I agree with you, the first step is to acknowledge that this is a systemic issue and go from there. The second steps (and third and fourth ones) seem to be where the ball gets dropped in between each one of these tragedies. We all talk about how improving the quality of life of residents with basic, seemingly common sense things (better maternity and sick leave options, encouraging self-health care, etc.) would help but I think the problem is that we as a medical community sometimes fail to ask for specific things. It is sad that we have to, but the reality is that we need to advocate for ourselves.
One of the best things that I heard for resident wellness while on the interview trail was a program that provides each resident a 1/2 day off per month— not from PTO, no questions asked. They are pre-scheduled at the beginning of the year. The purpose wasn’t to use them for vacation, but to schedule things like regular doctor, dental, or therapy appointments without having to ask for time off… and if you didn’t need that, it gave you “catch up” on life time. It’s not a “fix-all” solution, but it was one of the first tangible solutions that I heard a program offer as far as resident wellness goes. I hope it is something that catches on at other programs!

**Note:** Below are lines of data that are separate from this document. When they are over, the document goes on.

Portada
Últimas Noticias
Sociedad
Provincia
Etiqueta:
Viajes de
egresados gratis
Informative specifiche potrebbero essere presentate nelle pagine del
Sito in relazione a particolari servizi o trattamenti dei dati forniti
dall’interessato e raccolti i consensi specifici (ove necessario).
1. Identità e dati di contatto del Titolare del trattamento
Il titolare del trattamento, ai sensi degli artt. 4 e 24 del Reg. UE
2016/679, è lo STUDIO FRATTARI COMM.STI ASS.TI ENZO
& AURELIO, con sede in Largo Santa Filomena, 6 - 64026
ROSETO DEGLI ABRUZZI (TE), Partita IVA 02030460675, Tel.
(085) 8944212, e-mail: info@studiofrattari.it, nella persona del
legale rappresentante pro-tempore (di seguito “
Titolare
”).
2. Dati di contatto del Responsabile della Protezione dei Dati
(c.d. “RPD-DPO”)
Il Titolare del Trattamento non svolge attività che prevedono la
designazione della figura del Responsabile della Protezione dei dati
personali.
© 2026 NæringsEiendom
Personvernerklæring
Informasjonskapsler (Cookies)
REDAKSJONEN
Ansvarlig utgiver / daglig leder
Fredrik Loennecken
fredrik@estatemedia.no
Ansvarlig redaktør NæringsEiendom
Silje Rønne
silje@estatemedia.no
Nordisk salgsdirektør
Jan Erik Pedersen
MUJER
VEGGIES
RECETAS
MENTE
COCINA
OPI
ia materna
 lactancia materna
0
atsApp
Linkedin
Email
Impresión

I’m curious because I really want to practice in the US. I’ve been seeing doctor suicides a lot for the past few weeks, but I’ve also been hearing that the learning environment is encouraging over there, and the work hours are less terrible. As a 4th year med student here in the Philippines, we go on 36-hour duties 2 to 3 times a week. I heard there’s a law about work hours over there. I don’t know about physician/medical student suicide rates here, probably because it is not extensively studied.